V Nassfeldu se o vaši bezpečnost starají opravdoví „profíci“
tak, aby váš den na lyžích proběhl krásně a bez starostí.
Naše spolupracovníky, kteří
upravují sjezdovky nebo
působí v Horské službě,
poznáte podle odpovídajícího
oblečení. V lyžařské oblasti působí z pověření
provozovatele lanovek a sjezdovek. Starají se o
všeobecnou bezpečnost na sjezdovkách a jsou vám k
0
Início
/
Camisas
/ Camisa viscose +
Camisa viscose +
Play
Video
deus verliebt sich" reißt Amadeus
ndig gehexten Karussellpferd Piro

════

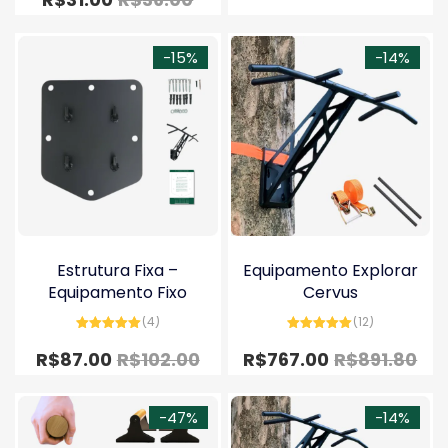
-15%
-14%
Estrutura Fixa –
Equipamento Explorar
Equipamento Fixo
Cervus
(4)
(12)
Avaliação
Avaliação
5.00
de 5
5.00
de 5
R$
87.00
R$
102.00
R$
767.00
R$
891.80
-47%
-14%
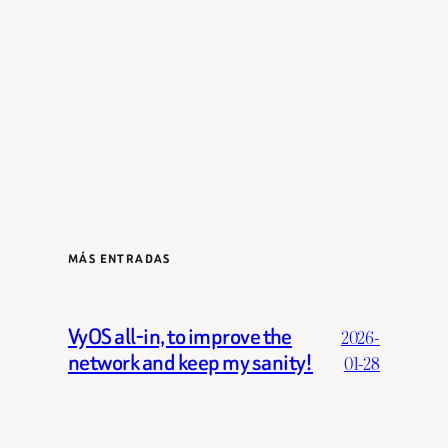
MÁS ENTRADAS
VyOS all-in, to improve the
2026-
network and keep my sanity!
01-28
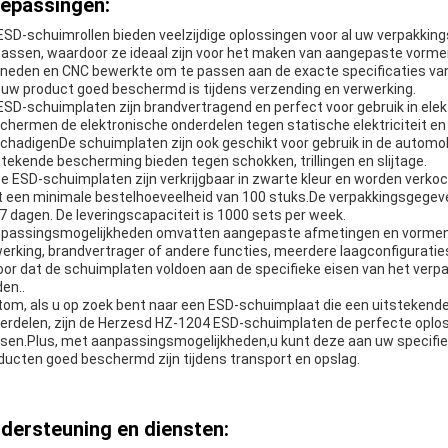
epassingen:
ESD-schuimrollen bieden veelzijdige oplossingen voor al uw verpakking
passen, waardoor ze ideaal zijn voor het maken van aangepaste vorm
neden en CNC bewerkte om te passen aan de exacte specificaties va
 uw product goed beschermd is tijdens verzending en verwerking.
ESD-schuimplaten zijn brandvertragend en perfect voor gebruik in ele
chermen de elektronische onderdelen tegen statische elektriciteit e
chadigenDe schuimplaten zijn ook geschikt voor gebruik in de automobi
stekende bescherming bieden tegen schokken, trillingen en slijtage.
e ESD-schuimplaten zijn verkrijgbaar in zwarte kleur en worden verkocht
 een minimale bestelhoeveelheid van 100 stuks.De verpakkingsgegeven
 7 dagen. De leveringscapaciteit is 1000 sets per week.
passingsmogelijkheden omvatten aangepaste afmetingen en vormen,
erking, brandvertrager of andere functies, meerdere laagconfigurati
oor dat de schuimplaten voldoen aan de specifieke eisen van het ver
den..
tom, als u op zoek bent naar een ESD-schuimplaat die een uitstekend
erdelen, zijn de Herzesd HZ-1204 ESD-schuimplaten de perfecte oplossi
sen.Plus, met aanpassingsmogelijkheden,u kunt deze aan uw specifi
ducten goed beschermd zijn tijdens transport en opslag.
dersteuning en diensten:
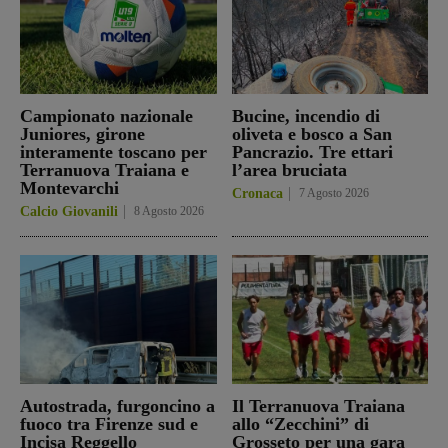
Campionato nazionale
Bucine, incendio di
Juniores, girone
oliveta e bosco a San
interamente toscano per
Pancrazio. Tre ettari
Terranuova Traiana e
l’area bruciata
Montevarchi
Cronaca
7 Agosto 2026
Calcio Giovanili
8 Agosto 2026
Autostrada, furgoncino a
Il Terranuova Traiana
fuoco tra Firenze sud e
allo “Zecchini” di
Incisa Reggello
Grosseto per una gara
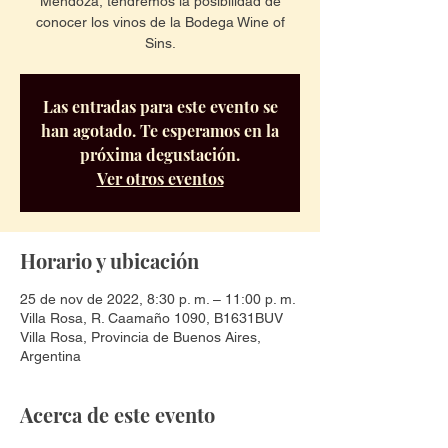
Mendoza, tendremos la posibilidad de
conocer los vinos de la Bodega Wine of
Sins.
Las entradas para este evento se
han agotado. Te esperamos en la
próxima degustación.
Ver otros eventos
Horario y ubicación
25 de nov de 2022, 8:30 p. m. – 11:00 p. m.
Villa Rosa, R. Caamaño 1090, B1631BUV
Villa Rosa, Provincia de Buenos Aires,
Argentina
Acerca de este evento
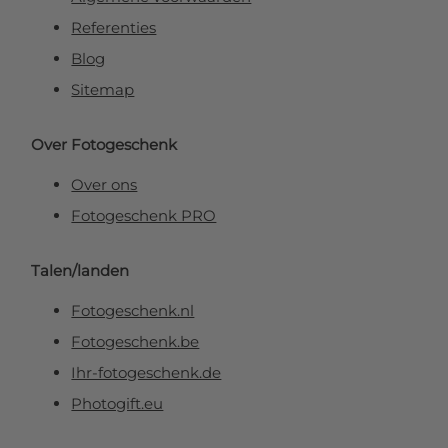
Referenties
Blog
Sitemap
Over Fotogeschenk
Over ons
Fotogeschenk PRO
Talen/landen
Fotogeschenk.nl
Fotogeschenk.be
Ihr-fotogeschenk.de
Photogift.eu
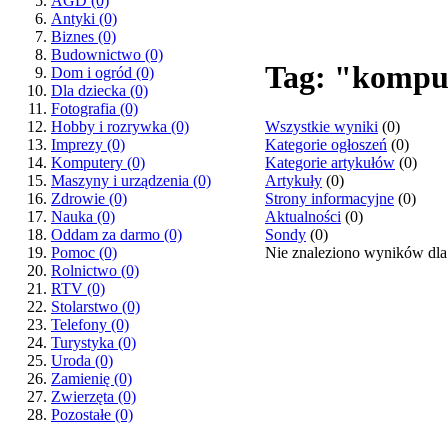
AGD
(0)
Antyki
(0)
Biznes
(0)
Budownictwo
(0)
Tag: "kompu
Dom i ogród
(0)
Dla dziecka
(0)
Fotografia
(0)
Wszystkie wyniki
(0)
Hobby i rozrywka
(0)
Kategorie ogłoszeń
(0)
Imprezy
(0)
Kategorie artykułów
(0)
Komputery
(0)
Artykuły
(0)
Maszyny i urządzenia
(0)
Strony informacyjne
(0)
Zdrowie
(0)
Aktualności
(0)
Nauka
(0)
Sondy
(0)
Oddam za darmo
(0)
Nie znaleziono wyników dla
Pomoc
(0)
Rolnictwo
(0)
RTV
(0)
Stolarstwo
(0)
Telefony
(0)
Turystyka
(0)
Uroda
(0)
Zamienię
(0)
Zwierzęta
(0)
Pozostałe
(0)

════

■ INSTRUCTION ■
Copy out, word for word, the lines starting with the one that contains "Campionato nazionale" and going on through the one that contains "Grosseto per una gara", both of those included.

■ WRITTEN SOLUTION ■
Campionato nazionale
Bucine, incendio di
Juniores, girone
oliveta e bosco a San
interamente toscano per
Pancrazio. Tre ettari
Terranuova Traiana e
l’area bruciata
Montevarchi
Cronaca
7 Agosto 2026
Calcio Giovanili
8 Agosto 2026
Autostrada, furgoncino a
Il Terranuova Traiana
fuoco tra Firenze sud e
allo “Zecchini” di
Incisa Reggello
Grosseto per una gara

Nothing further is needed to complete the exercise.